In certain circumstances, companies will have the option to opt to go with either an equipment provider who manages its own rental finance or a third-party rental finance specialist. In the case of the former, the provider can offer such elements as insurance, maintenance, services, and the finance itself as part of the agreement. For example, Mobile Macs and the delivery bike rental business of Preference Capital. For the latter, the company remains responsible for all the ‘value-adds’ and only uses the finance specialist to deliver the funding structure required to purchase the asset outright.

Irrespective of the provider used, a business does not have to be of a certain size or operate in a specific industry sector to access finance. This means that SMEs do not have to be concerned with onerous (and invasive) questions from traditional lending providers, i.e. banks. If the company selling the product also provides leasing options, then the business can negotiate payments directly instead of relying on a middle-man, saving significant costs in the long run.

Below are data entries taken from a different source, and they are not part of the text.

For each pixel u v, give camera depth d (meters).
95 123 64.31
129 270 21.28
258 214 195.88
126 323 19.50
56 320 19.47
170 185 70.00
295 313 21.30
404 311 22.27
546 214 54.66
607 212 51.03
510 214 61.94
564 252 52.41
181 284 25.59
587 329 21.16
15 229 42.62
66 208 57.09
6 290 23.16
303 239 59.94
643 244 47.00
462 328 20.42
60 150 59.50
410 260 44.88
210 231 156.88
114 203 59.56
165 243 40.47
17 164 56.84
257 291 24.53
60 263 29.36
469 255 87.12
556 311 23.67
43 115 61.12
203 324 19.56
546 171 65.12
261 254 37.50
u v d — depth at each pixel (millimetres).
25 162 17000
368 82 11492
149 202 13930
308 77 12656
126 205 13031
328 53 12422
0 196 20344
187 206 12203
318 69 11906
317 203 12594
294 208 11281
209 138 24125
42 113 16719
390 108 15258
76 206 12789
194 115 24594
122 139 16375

If the company is in breach of its agreement with the bank, the financial institutions might decide to withdraw an overdraft facility putting the organisation at risk. However, in the case of alternative finance, the provider is generally more responsive and willing to assist if there is a problem with payment.

And if the company decides on not buying the asset outright, the equipment provider can provide more competitive rates on the product as it is also the manufacturer or supplier of that product, resulting in more cost savings for the business. And because of its flexible nature, a company can easily upgrade or replace equipment by making small adjustments to the monthly premium.

As economic uncertainty continues, going the asset rental route has become the status quo for the foreseeable future. Its business benefits provide organisations with a more nuanced way of managing assets while freeing up much-needed capital for growth.